Date: September 2025
Author(s): Idah Knowles
Publication type: ARC Accountability Working Paper
Published by: Accountability Research Center

An open parliament is one that makes legislative work transparent, participatory, and accountable, fostering a two-way relationship between citizens and their representatives. Across Africa, advances towards parliamentary openness have been lauded as governance breakthroughs, but what difference have they made in practice?

Openness can sometimes be reduced to dashboards, consultations, and scorecards, prioritizing visibility over influence. The risk is that open parliament initiatives create the illusion of participation rather than meaningful change. Accountability emerges only when openness makes parliaments more responsive to their people and, by extension, executives more responsive to their parliaments.

This paper examines Ghana, Kenya, South Africa, and the Pan-African Parliament (PAP) to assess whether open parliament reforms have resulted in institutional uptake and shifts in power dynamics, and where they have fallen short.

Across cases, two conclusions stand out. Transparency has clearly expanded, and in some moments these tools have enabled civic actors to expose wrongdoing or shape reforms. At the same time, responsiveness is uneven, and executive dominance, partisan discipline, and structural exclusion continue to blunt accountability.
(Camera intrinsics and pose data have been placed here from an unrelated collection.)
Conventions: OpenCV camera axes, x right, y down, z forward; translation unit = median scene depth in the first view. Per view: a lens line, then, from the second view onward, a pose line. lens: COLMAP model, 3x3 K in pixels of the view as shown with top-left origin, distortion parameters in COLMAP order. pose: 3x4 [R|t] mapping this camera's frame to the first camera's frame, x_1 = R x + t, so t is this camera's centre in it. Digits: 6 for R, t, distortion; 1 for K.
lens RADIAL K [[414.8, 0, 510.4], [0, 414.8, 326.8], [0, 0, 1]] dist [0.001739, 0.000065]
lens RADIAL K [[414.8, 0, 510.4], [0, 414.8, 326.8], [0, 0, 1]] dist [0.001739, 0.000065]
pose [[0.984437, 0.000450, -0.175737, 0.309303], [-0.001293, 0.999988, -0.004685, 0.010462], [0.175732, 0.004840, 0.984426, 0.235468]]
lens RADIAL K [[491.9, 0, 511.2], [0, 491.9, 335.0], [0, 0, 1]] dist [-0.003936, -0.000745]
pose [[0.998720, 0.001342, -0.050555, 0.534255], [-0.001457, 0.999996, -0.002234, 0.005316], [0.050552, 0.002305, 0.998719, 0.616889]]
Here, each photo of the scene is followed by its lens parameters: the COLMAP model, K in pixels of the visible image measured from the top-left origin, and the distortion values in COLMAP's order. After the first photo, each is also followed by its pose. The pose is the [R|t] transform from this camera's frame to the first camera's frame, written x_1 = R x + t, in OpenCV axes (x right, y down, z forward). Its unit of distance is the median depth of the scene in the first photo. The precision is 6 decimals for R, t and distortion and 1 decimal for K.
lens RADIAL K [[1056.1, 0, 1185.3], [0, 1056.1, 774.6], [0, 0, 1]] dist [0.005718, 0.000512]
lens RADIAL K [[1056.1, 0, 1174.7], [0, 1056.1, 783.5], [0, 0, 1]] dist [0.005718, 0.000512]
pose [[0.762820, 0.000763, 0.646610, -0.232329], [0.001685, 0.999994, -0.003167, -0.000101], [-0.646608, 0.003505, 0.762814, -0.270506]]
Open parliament in Africa is less a finished reform than a contested process: progress is real but partial, and the challenge ahead is to link visibility to responsiveness so that citizens are not only seen and heard, but also heeded.

Idah Knowles is a researcher at ARC and a Master’s candidate in international affairs at American University’s School of International Service, concentrating on multilateral diplomacy and global governance. Before joining American University, she worked at the intersection of parliamentary affairs and inclusion, with OGP Kenya and the Civil Society Parliamentary Engagement Network. She was a 2023 Transparency International School on Integrity Fellow.